Text extracted from each page:
== == ==

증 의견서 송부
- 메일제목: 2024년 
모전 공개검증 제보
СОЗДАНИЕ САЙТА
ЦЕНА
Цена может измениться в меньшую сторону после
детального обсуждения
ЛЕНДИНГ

== == ==

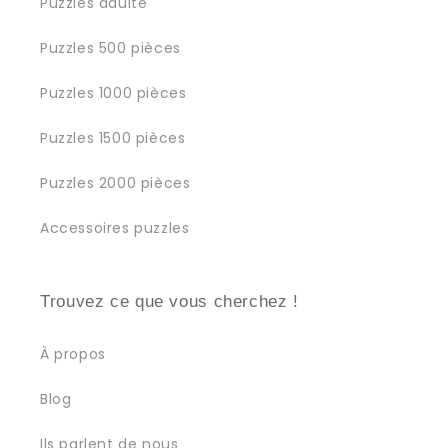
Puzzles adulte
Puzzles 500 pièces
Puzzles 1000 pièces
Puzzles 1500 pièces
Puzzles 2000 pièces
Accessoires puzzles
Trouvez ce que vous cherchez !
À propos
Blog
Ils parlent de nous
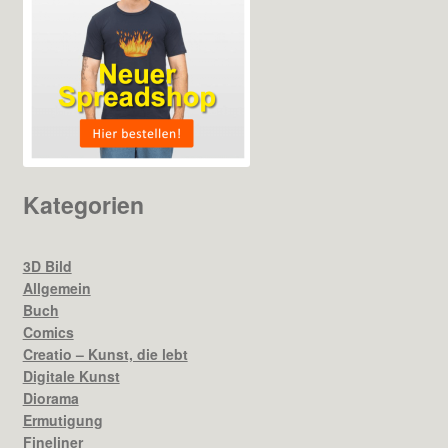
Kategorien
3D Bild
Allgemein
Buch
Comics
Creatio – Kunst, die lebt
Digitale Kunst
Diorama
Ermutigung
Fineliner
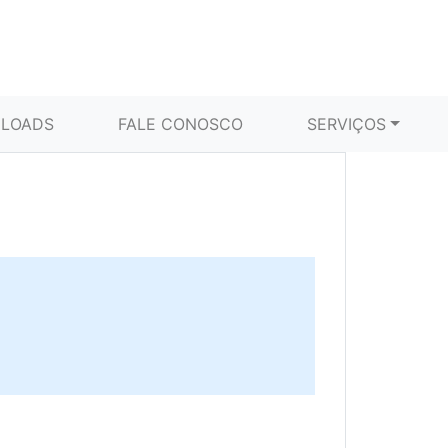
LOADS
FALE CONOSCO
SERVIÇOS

== == ==

Exercise requirements:
How many lines in the rows contain the string "pièces"? Reply with the number alone.

Answer to the exercise:
4